RECORDED INFORMATION >>
╔══

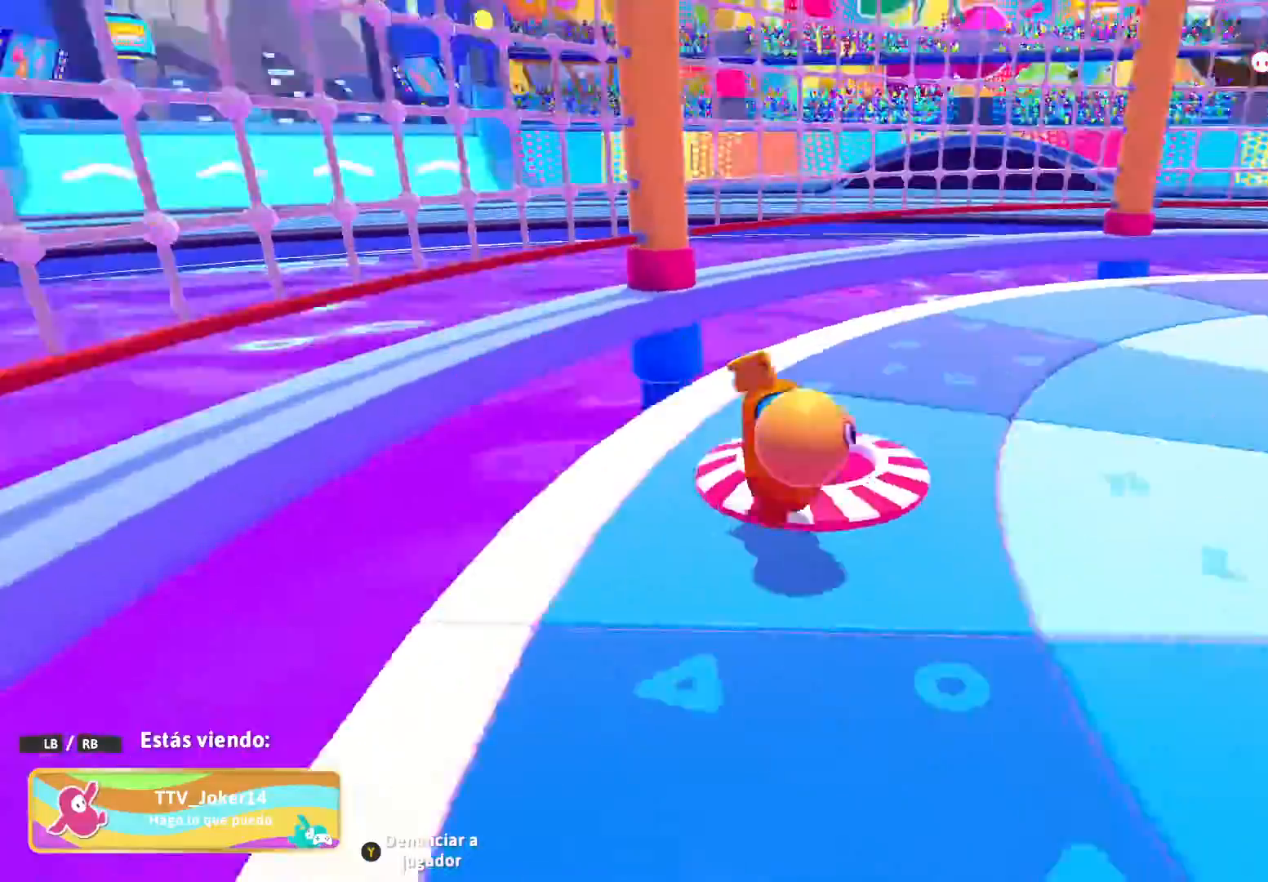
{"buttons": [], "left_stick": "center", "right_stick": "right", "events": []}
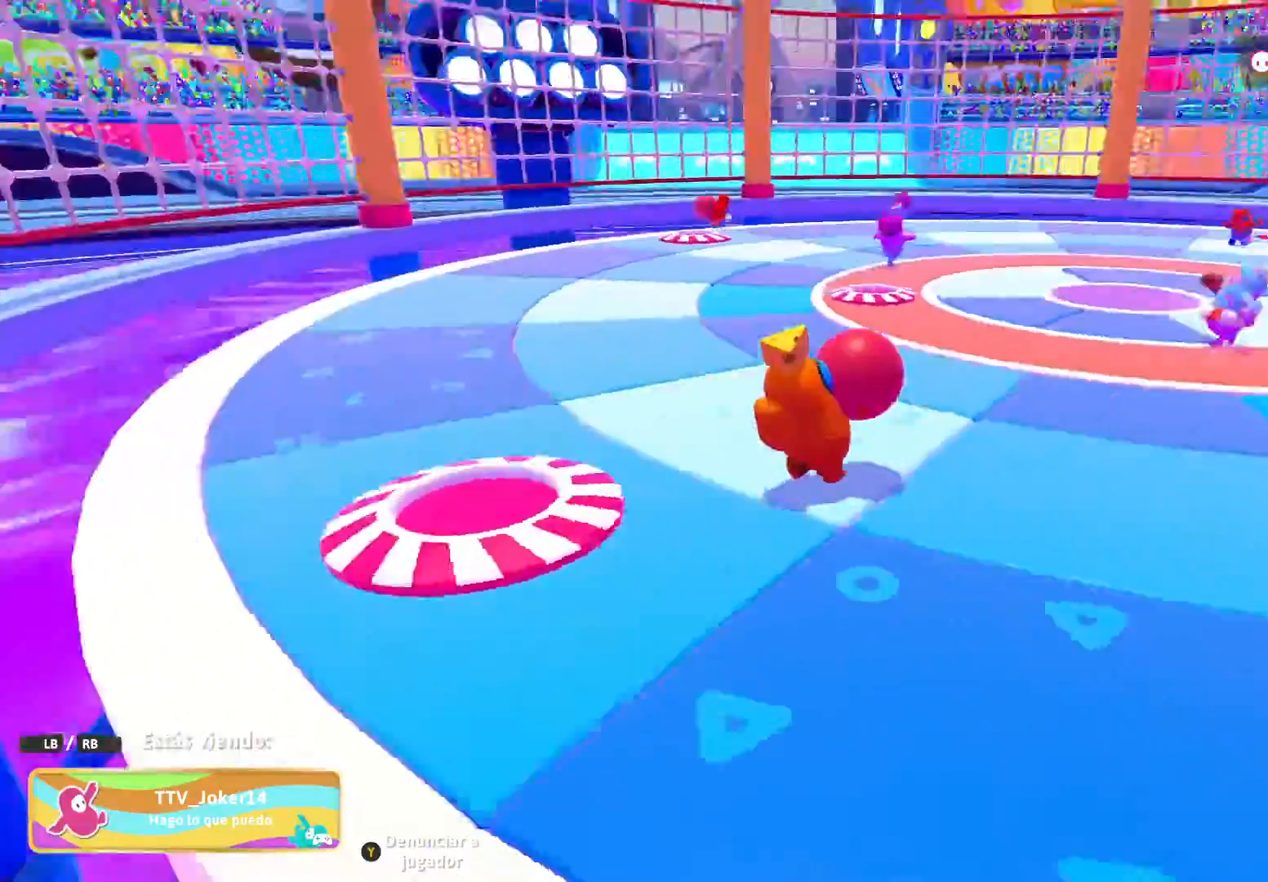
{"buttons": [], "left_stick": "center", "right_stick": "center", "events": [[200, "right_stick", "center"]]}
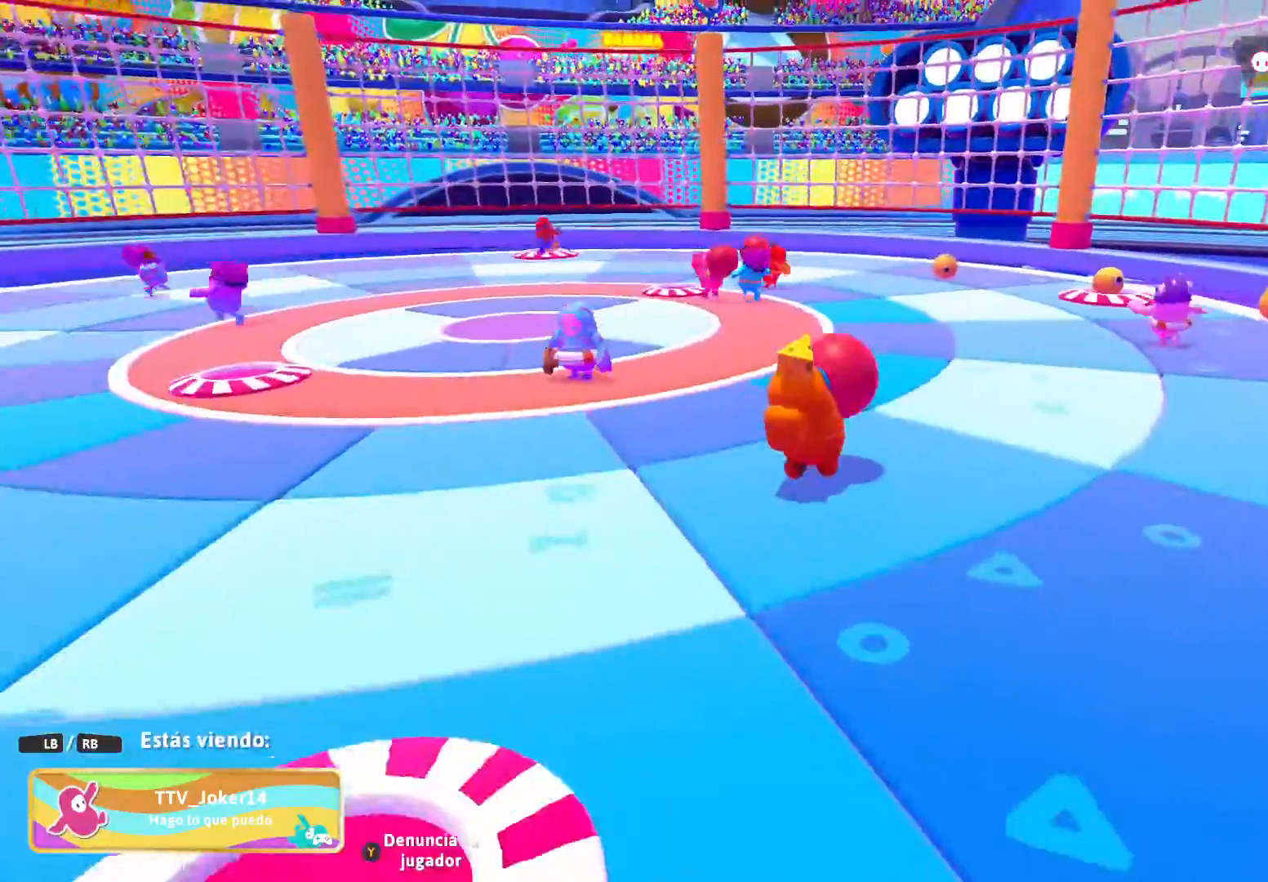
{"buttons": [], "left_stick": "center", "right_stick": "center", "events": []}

╚══

Repeat the listing word for word. Leave images out.

OUTPUT OF THE TASK >>
{"buttons": [], "left_stick": "center", "right_stick": "right", "events": []}
{"buttons": [], "left_stick": "center", "right_stick": "center", "events": [[200, "right_stick", "center"]]}
{"buttons": [], "left_stick": "center", "right_stick": "center", "events": []}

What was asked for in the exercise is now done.